Task details>
Look through the listing below, find every line with the string "lines", and copy it.

------ The data ------

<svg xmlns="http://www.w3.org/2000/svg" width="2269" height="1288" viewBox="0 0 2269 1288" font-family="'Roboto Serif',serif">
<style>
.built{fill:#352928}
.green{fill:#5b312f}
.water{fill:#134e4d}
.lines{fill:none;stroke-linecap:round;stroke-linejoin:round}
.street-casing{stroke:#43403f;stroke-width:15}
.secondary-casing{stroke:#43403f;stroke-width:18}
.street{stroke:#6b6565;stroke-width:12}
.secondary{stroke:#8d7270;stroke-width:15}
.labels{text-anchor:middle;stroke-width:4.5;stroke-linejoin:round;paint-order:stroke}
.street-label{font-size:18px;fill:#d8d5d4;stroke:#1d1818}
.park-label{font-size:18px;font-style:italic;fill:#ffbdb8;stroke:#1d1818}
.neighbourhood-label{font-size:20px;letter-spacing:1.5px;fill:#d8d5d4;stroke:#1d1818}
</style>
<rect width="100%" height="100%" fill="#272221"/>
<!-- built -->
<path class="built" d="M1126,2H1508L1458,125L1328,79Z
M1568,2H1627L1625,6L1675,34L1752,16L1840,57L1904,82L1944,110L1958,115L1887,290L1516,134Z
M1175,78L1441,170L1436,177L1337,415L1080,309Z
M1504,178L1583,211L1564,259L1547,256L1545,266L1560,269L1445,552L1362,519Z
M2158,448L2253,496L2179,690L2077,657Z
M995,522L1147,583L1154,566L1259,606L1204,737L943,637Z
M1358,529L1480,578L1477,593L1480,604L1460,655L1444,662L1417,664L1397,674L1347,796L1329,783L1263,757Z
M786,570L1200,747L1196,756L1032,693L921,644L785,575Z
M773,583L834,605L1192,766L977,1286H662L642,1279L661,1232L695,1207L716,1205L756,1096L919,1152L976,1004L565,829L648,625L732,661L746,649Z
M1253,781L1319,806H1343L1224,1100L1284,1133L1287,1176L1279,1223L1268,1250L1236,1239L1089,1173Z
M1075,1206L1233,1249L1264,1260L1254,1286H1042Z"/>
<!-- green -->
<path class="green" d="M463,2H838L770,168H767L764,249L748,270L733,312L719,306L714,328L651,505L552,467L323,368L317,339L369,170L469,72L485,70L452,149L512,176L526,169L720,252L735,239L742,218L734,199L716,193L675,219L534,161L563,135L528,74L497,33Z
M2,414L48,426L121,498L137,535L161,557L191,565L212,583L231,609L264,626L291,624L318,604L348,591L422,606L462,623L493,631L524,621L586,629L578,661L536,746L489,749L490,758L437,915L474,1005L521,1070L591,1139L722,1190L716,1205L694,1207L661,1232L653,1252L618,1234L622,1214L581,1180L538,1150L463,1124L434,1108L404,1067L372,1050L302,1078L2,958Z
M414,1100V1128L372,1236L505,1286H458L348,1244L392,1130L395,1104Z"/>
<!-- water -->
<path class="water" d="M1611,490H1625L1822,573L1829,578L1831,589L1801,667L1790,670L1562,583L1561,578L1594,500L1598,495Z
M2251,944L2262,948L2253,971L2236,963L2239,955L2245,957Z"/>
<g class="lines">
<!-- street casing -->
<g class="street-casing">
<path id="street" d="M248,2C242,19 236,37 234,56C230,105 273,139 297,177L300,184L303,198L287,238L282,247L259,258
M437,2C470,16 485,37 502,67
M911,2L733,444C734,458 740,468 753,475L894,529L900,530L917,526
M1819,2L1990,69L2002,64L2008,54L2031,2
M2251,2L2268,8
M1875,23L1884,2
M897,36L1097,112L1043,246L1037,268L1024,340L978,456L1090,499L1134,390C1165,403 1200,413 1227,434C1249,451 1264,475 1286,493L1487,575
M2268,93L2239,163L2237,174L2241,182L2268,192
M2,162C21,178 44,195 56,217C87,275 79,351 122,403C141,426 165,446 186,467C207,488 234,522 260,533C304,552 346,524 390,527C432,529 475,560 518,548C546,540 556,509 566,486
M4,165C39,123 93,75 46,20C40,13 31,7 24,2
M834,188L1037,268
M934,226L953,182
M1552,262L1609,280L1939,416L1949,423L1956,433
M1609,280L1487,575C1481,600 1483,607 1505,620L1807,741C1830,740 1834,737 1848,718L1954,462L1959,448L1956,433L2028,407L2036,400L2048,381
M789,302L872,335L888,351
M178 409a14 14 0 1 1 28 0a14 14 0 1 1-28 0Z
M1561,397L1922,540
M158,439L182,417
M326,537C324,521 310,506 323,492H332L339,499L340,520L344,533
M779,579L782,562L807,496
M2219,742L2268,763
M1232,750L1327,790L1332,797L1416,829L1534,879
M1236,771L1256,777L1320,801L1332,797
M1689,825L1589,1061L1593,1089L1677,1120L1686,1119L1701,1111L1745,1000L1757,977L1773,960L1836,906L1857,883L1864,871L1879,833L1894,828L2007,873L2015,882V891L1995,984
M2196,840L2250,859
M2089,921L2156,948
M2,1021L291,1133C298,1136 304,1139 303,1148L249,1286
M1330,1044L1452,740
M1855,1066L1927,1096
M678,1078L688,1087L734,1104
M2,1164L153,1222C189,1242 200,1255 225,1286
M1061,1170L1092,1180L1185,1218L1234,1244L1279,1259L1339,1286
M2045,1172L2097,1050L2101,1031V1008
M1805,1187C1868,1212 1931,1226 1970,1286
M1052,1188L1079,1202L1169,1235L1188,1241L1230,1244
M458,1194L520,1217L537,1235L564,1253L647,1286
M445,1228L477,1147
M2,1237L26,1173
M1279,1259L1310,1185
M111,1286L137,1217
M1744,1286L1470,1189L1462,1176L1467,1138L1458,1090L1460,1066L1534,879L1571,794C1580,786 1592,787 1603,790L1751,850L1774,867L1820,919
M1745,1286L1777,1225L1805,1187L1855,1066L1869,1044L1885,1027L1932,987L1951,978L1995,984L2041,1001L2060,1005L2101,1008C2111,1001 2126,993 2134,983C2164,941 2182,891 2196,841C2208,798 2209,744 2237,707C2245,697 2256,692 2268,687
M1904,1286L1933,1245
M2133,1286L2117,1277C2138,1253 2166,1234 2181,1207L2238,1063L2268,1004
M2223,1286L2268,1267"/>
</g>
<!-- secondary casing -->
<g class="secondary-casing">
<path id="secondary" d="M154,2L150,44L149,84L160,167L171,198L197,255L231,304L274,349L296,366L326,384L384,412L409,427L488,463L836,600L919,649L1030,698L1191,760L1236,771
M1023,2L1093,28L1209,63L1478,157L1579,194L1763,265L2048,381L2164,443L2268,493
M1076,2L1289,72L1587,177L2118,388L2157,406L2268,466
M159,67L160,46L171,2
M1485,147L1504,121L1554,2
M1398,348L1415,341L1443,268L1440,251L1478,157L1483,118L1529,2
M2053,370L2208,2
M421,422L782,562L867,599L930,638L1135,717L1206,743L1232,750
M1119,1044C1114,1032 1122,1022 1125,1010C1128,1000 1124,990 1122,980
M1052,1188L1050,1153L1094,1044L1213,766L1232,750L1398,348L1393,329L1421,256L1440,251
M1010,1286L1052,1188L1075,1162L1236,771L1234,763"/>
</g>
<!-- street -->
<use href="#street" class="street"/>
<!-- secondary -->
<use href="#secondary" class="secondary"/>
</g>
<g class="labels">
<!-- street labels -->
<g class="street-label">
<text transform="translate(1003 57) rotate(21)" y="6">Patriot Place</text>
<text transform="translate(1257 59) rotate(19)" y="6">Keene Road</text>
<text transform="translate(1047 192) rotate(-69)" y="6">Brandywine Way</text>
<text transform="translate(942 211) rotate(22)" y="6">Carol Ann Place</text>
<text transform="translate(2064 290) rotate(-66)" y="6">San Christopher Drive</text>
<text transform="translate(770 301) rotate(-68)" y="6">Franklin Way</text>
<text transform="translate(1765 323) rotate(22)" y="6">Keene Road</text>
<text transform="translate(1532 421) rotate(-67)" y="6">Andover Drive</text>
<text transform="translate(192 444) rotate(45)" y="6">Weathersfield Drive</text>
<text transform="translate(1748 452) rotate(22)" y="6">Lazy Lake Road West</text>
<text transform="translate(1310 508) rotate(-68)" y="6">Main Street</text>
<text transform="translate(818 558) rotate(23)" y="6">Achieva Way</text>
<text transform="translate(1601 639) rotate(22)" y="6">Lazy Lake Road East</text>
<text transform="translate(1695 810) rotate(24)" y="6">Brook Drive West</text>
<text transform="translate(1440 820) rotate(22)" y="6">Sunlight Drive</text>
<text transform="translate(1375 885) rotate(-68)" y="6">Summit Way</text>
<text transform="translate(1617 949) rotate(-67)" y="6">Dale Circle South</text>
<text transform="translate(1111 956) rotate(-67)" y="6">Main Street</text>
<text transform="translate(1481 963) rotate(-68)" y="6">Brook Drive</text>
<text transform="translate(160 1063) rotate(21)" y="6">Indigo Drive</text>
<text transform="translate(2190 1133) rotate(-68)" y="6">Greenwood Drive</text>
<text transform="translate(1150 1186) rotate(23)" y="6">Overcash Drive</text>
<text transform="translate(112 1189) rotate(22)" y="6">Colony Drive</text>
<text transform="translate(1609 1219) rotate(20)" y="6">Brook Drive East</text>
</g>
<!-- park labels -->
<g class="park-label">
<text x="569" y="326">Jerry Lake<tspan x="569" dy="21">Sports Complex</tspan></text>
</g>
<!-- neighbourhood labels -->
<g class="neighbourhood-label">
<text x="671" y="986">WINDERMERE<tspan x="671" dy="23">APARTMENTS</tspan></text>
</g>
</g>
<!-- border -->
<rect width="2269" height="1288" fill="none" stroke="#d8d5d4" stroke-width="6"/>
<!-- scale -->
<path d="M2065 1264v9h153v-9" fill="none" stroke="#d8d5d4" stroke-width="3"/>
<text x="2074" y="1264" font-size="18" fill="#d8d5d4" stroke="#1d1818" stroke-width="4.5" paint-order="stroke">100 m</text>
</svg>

------

Task result>
.lines{fill:none;stroke-linecap:round;stroke-linejoin:round}
<g class="lines">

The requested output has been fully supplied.